A California judge has ordered that state prison officials must provide transgender inmates with compression underwear and jewelry if the inmate cannot afford to purchase them.
As the Associated Press reported Friday, U.S. District Judge Jon Tigar in San Francisco issued the order in a federal lawsuit, saying prison officials must now provide free undergarments that flatten the chest (binders or compression tops) to female-to-male transgender inmates in women's prisons. This was the same lawsuit that had earlier "led California to become the first state to provide taxpayer-funded sex reassignment surgery to an inmate."
Shiloh Quine, 57, the individual inmate in question, underwent the sex reassignment surgery in January and was then moved from a men's prison to a women's facility and is serving a life sentence for robbery, kidnapping, and the 1980 murder of Shahid Ali Baig, a young father of three.
Kaeley Triller Haver, communications director for the Just Want Privacy Campaign, told The Christian Post Tuesday that the person everybody should be talking about is Shahid Baig, not Shiloh Quine.
"No one wants to talk about how, as a California resident, Shahid's daughter's hard earned money was used to help finance the gender reassignment surgery of her father's narcissistic killer or how it will now also be used to make sure he has access to underwear to feed his fetish or accessories to match his outfits," Haver said.
"A violent man devastated the lives of an entire family who were forced to grow up without a father, and we are sitting here wasting tax payer dollars to make sure he feels comfortable in his new digs."

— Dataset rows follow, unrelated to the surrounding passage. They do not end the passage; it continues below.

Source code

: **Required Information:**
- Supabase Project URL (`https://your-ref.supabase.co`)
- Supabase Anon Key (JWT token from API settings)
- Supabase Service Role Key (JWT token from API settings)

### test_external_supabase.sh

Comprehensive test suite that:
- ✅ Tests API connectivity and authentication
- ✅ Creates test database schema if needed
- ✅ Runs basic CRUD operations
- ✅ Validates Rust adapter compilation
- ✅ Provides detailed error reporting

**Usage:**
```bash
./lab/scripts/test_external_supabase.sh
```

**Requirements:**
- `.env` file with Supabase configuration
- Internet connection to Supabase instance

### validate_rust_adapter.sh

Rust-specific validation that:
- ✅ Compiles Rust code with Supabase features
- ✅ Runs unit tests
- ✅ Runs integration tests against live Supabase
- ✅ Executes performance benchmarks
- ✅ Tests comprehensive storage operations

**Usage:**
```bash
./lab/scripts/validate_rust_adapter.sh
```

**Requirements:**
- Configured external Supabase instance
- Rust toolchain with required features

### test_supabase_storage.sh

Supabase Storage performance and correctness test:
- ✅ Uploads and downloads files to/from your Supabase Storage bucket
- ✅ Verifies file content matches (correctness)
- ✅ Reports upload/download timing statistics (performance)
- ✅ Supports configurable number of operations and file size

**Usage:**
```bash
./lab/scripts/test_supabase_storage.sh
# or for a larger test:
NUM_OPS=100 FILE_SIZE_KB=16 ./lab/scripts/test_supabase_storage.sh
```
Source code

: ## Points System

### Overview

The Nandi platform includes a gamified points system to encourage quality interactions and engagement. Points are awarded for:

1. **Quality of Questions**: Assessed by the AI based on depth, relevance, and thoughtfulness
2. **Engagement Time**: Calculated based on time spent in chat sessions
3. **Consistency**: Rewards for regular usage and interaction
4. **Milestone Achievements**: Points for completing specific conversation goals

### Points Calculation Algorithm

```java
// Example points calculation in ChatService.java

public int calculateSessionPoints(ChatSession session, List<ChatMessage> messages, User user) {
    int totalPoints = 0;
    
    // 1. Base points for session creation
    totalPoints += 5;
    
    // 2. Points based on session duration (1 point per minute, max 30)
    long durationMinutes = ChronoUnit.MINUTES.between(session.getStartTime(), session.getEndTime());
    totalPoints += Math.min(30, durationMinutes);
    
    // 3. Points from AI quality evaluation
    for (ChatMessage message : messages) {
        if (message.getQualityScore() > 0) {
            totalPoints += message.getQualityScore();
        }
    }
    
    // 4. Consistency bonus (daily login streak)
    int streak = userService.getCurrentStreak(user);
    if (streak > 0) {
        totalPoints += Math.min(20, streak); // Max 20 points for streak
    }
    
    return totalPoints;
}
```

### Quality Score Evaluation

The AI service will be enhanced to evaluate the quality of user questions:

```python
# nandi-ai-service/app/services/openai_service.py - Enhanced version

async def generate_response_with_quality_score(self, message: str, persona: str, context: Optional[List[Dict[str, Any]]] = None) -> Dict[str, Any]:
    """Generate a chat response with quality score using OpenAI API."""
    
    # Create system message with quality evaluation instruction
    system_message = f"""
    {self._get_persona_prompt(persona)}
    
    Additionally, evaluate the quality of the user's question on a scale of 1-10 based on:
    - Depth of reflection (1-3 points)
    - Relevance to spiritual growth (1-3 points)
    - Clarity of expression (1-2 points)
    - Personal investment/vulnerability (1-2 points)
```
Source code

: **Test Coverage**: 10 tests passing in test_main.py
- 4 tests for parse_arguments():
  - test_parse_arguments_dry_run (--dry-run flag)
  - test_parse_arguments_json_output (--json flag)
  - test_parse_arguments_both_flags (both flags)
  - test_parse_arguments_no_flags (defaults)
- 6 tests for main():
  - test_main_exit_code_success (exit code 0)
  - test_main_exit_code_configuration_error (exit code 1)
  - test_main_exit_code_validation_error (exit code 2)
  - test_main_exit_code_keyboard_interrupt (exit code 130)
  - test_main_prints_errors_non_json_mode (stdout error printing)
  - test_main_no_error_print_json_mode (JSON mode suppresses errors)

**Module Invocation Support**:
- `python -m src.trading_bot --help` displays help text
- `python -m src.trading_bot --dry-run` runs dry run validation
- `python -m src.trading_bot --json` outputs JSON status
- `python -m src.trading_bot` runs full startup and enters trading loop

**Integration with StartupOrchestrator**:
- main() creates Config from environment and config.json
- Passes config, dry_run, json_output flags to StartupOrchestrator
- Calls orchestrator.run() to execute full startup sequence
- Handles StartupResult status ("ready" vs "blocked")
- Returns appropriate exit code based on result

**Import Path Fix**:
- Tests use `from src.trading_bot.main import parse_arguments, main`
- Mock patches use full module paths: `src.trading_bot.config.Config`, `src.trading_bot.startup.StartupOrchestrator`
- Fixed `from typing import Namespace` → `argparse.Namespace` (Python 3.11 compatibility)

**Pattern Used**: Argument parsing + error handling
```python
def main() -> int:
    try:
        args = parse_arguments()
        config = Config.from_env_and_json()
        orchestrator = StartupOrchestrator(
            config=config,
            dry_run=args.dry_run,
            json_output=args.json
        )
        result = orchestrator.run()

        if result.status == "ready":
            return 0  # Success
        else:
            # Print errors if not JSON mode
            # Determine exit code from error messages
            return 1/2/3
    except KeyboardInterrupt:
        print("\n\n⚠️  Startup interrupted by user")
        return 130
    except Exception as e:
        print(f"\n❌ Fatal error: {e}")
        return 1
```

Presently, California prison officials allow male to female transgender inmates in men's prisons to have sandals, t-shirts and walking shoes and to purchase the specialty undergarments. But Tigar said that policy "effectively" denies those items to inmates who could not afford to buy them. Prison officials must now provide bracelets, earrings, nightgowns, and scarves as well. The district judge's recent ruling rejected the arguments from the Corrections department that such items might be altered to look like street clothes, and help inmates escape.
"It's the height of absurdity," Haver said of the judge's order.
"We needn't worry about the inmates taking over the asylum if we're going to stand by and willingly hand them the keys," she said.
Additionally, as noted by AP, another judge had ruled that earrings, bracelets, hair brushes and hair clips could pose safety concerns in men's prisons. But Judge Tigar noted that women's prisons allow those items and said they could be made from rubber, which does not create safety risks.
Linda Wojciechowski, who is a volunteer jail chaplain in Pierce County, Washington, told CP in an interview that in her experience when inmates become transgender it is a survival technique and "just another option to buy time or another identity they can try and manipulate."
"Most inmates have survived by bobbing and weaving and avoiding the truth. They are already confused and lost and most times the individual will take any alternate option they can mentally or physically, than paying the price for their actions," Wojciechowski said, noting that much of this often stems from childhood trauma such as abuse.
"Eventually, everyone will have to take off the costumes and deal with that person in the mirror, because your DNA and how God made you individually never changes," she concluded.